→ THE PROBLEM:
From the listing that follows, reproduce only the lines from the one holding "hfov_deg: 19.3" through the one holding "exposure_s: 1/2.5", both included, with no pictures.

→ LISTED ENTRIES:
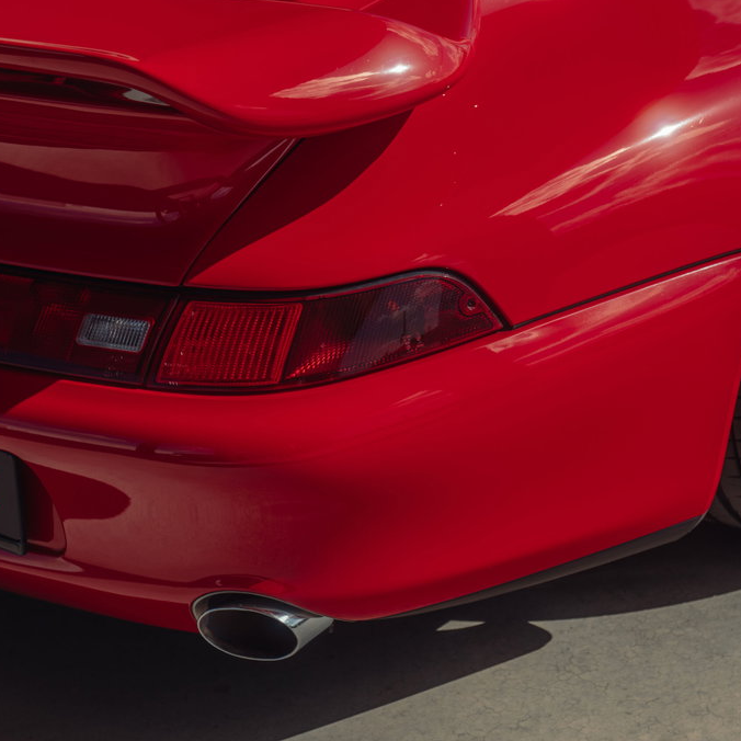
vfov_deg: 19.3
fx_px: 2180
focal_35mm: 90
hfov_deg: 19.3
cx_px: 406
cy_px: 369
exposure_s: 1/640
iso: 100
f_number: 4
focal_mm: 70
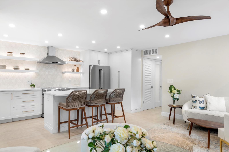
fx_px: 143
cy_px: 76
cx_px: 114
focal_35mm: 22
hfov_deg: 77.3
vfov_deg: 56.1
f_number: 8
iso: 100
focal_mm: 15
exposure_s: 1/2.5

* * *

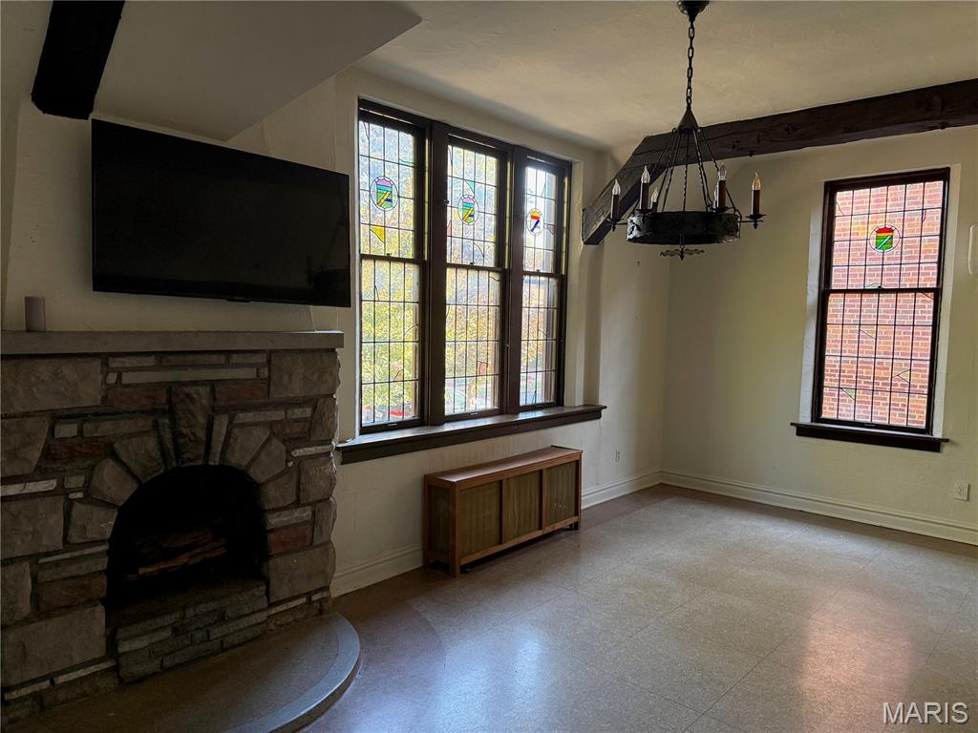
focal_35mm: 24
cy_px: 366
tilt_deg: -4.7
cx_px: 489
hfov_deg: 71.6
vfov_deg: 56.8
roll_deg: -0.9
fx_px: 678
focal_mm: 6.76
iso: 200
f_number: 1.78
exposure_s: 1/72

→ YOUR SOLUTION:
hfov_deg: 19.3
cx_px: 406
cy_px: 369
exposure_s: 1/640
iso: 100
f_number: 4
focal_mm: 70
fx_px: 143
cy_px: 76
cx_px: 114
focal_35mm: 22
hfov_deg: 77.3
vfov_deg: 56.1
f_number: 8
iso: 100
focal_mm: 15
exposure_s: 1/2.5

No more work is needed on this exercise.